The fundamental truth about Matisse is an oxymoron: Among leading artists of the last century, his work is the most accessible while being among the least explainable. It is visually indulgent, saturated and satisfying. It defies our ability to describe its success because it arrives as subtleties on waves of apparent simplicity. It makes us not want to question why we like it as much as we do, so Matisse is able to slip the brilliance of his content in through the back door, beyond the reach of our critical faculties. And this was by design: It’s what Matisse meant when he famously (and rather controversially) said he wanted his art to be “a soothing, calming influence on the mind, something like a good armchair which provides relaxation from physical fatigue.”
“Jazz” is, in fact, a trip to the circus. It features clowns, knife throwers, sword swallowers and trapeze artists, and even what we can assume was Matisse’s intended frontispiece featuring the word “Cirque” – circus. The title “Jazz” was a gesture of the publisher.

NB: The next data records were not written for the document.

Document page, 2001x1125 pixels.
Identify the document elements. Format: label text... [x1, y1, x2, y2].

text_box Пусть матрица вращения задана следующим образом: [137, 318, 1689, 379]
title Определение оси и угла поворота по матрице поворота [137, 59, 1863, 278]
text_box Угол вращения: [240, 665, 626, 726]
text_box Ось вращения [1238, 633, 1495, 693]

It was not only a savvy marketing gesture, it more fairly captures Matisse’s artistic content: It is not posed, contrived and well-rehearsed sleight of hand, rather, the work is improvised, loose, bold and yet immeasurably nuanced. It contains a few crafty undercurrents, like the doubled “Wolf” which is commonly taken as reference to Hitler. Some of Matisse’s most beloved images are from “Jazz,” like the dancy dot-hearted “Icarus” and the celebratory swag-hearty “The Horse, the Rider, and the Clown.”

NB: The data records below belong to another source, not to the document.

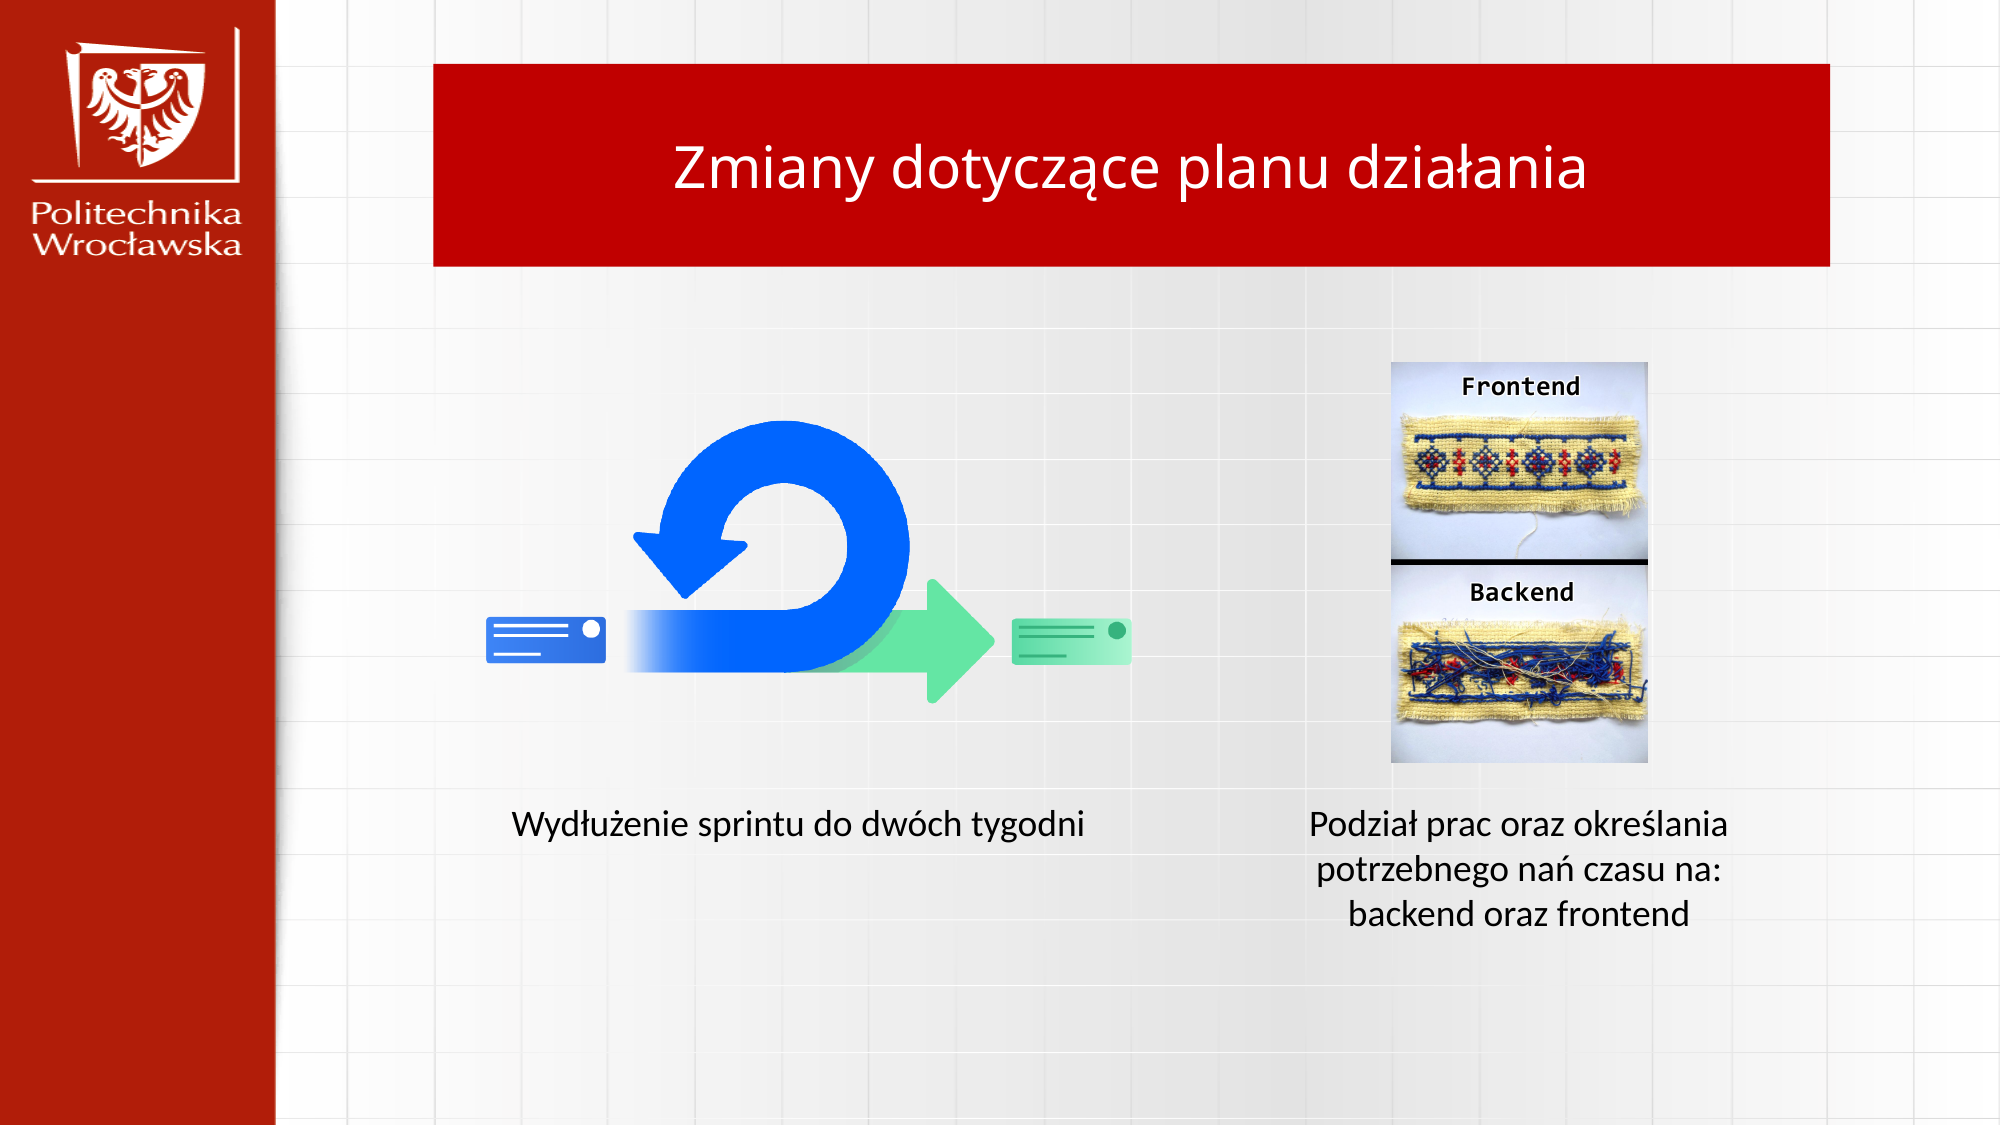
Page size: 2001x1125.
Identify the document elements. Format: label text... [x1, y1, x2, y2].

text_box Wydłużenie sprintu do dwóch tygodni [496, 791, 1120, 852]
list Zmiany dotyczące planu działania [433, 63, 1831, 267]
picture [0, 0, 2000, 1125]
text_box Podział prac oraz określania potrzebnego nań czasu na: backend oraz frontend [1269, 791, 1769, 942]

“Jazz” is arguably the art book masterpiece of the 20th century. And it’s an argument worth having: You can see this and, an hour and a half later, Picasso’s Vollard Suite now on view at Colby College. But this conversation also looks to today. Then, new technologies like color magazines and intercontinental airmail were changing the public’s – and artists’ – relation to graphic arts. Now, with digital photography, digital printing and the internet, we are again facing a complete rebuild of our understanding of graphic arts and imaging. “The Art Books of Henri Matisse” is a reminder that, while Matisse’s work is easy to digest, it should never be underestimated.